The return equation from the model can be written as:
\[ y_{t}=-0.3741*y_{t-1}+0.2835*\varepsilon_{t-1} \]
Evaluating
The log returns are forecasted. We are not going to bother plot the forecasted returns for now due the size of the sample.
arima.forecast = forecast(fit, h = 12,level=99)
The forecasted returns are converted to an xts-object, which is used later to plot forecasted returns vs. actual returns.
DANSKE_forecasts = xts(arima.forecast[["mean"]], order.by = index(DANSKE_test))
colnames(DANSKE_forecasts) = c("Forecasted")
The actual returns and forecasted returns are merged before it’s plotted.

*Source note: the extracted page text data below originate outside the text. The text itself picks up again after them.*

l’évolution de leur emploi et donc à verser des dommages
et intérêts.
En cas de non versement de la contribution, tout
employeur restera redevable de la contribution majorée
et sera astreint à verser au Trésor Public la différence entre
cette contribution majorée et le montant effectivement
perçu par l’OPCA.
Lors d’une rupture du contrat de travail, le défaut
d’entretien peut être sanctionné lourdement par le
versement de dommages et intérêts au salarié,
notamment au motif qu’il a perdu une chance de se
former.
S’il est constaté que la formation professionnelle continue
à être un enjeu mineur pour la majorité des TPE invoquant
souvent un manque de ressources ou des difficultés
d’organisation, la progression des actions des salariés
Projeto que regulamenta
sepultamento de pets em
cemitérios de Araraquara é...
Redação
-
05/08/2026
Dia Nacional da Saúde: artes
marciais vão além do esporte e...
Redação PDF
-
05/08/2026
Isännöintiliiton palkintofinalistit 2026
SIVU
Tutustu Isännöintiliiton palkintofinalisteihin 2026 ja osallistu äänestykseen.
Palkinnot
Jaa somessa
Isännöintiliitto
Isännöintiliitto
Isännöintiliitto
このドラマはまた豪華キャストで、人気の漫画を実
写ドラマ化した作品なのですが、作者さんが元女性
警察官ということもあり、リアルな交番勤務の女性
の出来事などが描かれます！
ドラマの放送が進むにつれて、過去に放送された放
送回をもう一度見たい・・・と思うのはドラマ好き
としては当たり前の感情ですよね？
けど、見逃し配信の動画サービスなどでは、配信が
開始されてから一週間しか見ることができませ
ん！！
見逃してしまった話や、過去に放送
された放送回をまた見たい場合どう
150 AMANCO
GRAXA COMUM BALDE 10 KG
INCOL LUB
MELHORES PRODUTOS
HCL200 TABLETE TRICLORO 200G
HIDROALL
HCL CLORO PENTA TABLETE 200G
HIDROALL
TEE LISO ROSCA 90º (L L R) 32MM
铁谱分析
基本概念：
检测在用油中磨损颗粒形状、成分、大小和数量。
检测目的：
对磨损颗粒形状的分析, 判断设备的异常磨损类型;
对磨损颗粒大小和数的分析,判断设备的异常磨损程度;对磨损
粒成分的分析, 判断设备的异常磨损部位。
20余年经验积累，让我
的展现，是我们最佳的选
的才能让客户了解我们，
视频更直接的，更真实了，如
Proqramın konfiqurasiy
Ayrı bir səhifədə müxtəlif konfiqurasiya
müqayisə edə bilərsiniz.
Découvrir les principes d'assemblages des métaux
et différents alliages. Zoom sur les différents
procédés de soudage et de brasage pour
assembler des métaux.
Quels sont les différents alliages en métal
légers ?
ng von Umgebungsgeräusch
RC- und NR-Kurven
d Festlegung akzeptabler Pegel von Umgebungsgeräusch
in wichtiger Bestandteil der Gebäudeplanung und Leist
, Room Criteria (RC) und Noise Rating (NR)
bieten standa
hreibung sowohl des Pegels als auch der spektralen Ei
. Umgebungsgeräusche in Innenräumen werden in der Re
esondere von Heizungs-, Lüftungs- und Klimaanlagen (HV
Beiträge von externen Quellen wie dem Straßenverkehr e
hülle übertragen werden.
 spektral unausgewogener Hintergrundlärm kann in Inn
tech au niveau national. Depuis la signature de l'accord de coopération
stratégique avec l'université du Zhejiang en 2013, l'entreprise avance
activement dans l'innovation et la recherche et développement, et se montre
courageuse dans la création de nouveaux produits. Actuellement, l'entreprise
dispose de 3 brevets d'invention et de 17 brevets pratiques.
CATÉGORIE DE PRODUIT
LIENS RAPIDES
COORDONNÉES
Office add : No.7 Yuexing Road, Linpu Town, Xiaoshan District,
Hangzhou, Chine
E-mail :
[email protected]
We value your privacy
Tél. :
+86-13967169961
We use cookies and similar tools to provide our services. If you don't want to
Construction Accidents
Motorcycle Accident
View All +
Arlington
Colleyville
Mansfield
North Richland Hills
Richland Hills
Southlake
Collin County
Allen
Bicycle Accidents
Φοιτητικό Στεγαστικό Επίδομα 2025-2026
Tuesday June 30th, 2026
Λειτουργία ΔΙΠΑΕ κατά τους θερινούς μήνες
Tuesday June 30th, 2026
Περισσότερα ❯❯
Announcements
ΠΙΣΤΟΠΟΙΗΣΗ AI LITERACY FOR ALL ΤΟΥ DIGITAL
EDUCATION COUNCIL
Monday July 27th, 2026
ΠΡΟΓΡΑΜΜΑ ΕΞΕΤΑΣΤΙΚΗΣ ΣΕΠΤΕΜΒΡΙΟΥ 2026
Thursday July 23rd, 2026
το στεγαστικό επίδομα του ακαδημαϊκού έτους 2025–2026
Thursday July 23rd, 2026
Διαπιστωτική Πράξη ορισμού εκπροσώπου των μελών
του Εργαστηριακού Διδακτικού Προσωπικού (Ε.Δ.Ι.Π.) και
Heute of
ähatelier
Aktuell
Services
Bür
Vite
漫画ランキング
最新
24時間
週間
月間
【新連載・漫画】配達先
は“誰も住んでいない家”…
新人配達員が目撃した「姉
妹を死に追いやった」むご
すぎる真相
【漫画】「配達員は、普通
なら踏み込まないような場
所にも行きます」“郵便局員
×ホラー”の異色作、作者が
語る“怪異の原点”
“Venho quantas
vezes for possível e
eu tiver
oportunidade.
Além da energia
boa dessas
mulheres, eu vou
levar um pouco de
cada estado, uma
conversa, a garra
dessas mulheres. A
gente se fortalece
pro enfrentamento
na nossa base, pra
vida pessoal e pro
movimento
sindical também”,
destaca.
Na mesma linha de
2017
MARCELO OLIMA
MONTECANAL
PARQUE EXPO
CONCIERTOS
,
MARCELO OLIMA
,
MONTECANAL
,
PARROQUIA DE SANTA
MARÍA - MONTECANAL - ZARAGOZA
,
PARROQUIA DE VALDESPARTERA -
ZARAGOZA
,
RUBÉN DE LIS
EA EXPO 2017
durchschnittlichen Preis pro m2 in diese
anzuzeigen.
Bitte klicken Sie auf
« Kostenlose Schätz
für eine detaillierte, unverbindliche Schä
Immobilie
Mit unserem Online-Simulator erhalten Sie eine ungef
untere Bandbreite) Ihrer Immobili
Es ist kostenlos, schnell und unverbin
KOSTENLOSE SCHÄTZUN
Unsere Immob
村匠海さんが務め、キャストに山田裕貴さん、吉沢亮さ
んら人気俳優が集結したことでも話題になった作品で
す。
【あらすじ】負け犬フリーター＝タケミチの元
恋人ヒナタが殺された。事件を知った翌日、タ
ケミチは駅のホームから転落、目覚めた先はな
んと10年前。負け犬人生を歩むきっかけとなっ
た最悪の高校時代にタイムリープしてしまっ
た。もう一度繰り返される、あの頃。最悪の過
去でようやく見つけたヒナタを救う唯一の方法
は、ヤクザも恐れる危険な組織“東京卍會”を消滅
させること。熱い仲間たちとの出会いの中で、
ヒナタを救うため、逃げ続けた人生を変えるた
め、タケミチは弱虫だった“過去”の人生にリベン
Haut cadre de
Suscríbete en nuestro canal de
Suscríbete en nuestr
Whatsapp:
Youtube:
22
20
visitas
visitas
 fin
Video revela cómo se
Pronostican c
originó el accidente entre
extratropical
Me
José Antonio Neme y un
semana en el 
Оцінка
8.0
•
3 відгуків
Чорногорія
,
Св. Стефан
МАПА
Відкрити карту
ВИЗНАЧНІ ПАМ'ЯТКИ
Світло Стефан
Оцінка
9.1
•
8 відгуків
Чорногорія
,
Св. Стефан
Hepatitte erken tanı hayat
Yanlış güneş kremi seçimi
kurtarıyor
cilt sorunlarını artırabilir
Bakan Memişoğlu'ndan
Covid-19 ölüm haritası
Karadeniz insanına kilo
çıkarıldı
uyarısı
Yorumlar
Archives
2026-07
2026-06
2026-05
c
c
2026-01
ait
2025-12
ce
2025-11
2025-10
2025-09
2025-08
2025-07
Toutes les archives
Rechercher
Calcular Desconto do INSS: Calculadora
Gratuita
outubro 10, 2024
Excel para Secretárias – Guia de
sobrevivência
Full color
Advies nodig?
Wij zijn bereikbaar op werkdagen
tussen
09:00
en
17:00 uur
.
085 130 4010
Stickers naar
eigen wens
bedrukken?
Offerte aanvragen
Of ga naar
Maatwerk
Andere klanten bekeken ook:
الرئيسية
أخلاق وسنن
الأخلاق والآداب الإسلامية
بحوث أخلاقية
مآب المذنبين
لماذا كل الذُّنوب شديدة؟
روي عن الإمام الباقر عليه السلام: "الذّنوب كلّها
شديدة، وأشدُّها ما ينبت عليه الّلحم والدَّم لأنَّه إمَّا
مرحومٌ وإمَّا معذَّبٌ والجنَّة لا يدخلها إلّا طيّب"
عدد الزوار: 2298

DANSKE_compare = merge(DANSKE_test, DANSKE_forecasts)
colnames(DANSKE_compare) = c("Actual", "Forecasted")
Finally, lets plot the actual returns against the forecasted returns.
plot(DANSKE_compare, main="Actual vs. Forecasted Returns")
That’s a bit underwhelming but expected. I guess this proofs the market efficiency hypothesis?
Below is a table with the accuracy of the forecast. The accuracy is binary and is determined by the sign of the actual and forecasted returns. If the signs are equal the accuracy is 1 otherwise 0. This accuracy metric leaves a lot to be desired, but let’s roll with it.
DANSKE_compare$Accuracy = sign(DANSKE_compare$Actual)==sign(DANSKE_compare$Forecasted)
print(DANSKE_compare)
## Actual Forecasted Accuracy
## 2019-07-17 -0.0299539883 -7.724654e-04 1
## 2019-07-18 0.0063554456 2.889738e-04 1
## 2019-07-19 -0.0009751147 -1.081030e-04 1
## 2019-07-22 -0.0083272388 4.044058e-05 0
## 2019-07-23 0.0209304399 -1.512853e-05 0
## 2019-07-24 -0.0077370114 5.659477e-06 0
## 2019-07-25 0.0106229682 -2.117170e-06 0
## 2019-07-26 -0.0184203080 7.920184e-07 0
## 2019-07-29 0.0014666442 -2.962884e-07 0
## 2019-07-30 -0.0238282666 1.108394e-07 0
## 2019-07-31 0.0030970403 -4.146423e-08 0
## 2019-08-01 0.0000000000 1.551148e-08 0
Out of 12 days the model predicted the sign of the return correct two days. In other words, do not expect this model to gain the financial system and make you rich anytime soon.